Where is this? In the US, “college diploma” and “university degree” would be considered synonymous.

Sorry, Canada. This individual has a diploma in computer programming from the cégep system in Quebec,which, while being post-secondary is not equivalent to university.

Briefly; high school ends at grade 11, people who are university bound do a 2 year cégep program, then most non-professional degrees at university are 3 years. Or, they can do a 3 year diploma at cégep in certain fields.

Twenty years ago many, if not most of the IT veterans we had at our company did not have four year degrees. They would have been hired in the 1970s or 80s. Many had either community college AAS degrees or had completed a trade school (like DeVry at the time). Some trained by NCR the cash register company.

Right now, our IT department is staffed 100% with university degree holders, most of them in Computer Science or Computer Information Systems. We probably haven’t hired a non-degreed person in IT for decades.

Two years ago we’d be thrilled if someone from Rutgers or UMass applied. Now we are getting applicants from Rice and Georgia Tech.

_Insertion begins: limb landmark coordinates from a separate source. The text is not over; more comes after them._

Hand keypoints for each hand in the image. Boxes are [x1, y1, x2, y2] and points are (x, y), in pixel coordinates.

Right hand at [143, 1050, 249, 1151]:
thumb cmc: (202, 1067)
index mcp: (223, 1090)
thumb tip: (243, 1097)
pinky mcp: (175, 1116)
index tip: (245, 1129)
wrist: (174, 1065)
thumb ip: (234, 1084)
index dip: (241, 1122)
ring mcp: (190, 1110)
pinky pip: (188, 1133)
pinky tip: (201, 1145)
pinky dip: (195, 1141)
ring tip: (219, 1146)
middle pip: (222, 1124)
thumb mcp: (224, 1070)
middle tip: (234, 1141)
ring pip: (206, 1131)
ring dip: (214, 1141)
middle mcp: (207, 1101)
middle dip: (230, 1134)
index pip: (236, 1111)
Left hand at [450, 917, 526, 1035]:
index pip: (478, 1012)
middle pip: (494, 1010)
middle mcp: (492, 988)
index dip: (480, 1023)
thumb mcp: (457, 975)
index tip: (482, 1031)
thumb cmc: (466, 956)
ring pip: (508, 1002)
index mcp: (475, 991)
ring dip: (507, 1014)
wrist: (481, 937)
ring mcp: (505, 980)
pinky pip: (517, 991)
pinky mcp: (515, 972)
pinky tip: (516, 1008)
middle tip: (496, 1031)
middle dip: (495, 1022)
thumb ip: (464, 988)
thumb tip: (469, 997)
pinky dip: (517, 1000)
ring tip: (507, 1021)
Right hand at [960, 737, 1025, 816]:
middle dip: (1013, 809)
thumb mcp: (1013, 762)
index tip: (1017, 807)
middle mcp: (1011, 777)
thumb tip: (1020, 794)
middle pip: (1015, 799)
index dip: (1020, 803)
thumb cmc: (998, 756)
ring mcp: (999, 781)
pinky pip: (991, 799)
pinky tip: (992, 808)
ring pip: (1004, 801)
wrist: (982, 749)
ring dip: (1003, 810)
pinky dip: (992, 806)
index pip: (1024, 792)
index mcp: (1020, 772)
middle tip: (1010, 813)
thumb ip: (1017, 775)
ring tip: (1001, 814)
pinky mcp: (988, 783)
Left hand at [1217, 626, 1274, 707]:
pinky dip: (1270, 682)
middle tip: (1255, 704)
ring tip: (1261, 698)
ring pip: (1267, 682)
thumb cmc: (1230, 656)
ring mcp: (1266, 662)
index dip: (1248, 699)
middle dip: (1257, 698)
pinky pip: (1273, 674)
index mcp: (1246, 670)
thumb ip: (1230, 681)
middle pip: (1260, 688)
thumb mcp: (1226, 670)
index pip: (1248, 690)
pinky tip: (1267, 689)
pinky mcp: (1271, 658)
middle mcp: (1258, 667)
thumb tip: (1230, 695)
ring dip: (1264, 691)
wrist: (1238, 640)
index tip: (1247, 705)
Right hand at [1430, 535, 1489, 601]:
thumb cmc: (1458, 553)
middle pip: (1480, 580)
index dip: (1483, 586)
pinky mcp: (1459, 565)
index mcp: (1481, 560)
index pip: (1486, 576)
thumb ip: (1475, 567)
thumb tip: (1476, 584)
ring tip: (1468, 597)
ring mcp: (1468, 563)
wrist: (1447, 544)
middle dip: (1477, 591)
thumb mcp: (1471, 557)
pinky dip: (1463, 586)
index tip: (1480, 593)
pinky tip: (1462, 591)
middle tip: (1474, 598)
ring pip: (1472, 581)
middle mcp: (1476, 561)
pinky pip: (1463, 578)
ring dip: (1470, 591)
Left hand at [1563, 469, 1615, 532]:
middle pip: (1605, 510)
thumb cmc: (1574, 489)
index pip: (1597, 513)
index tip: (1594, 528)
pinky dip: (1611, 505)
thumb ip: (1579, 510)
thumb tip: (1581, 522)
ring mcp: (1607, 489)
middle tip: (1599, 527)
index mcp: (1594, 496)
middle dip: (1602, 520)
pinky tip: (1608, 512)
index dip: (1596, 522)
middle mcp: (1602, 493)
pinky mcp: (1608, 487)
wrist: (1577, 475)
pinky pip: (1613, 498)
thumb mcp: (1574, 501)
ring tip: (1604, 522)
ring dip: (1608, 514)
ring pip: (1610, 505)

That sounds like cégeps are similar to what we would call community colleges, though not exactly analogous. For one thing, while taking a couple of years at a community college and then transferring to a full university is one possible path, it’s far from universal. And usually the documentation you’d get from a community college is still called a degree, specifically an “associate’s degree” (which is less than a bachelor’s, but enough for some jobs).

And although there are community college prograns that don’t end in a degree, they don’t call the document showing that you completed the program a “diploma” but rather a “certificate” .

And their bodies are mostly done at this point. That’s a tough place to be.

That’s getting tougher as companies consolidate or are bought up by conglomerates. The hometown brand name may still be there, but the owners have already sold out to a private equity firm and are drawing a normal salary as they wind down to retirement. That leaves no pathway for the foreman or supervisors to advance to an ownership position. It’s also possible the owners put an exorbitant price on the perceived value of their brand, one which is out of reach of anyone but private equity, let alone an employee. This is ramping up in the HVAC, plumbing, and electrical industries. It’s been de rigeur for a while for doctors, and it’s spilling out into dentistry and veterinarians too. Late-stage capitalism baby!

To some extent I’m sure. But also the romantic notion of a lot of trade jobs is quickly peeled away to reveal spending day in and day in dirty, very cold, or very hot conditions, always on your feet, or bending over, at filthy construction sites, having to drive across town constantly, and getting little chance to recover. If I spend eight hours photographing a sporting event in the middle of summer I’m completely spent the next day, and I’m not even doing the sport. Someone in road construction is out there five or more days in a row and working a lot harder too. Kudos to them but there’s no way I could do that.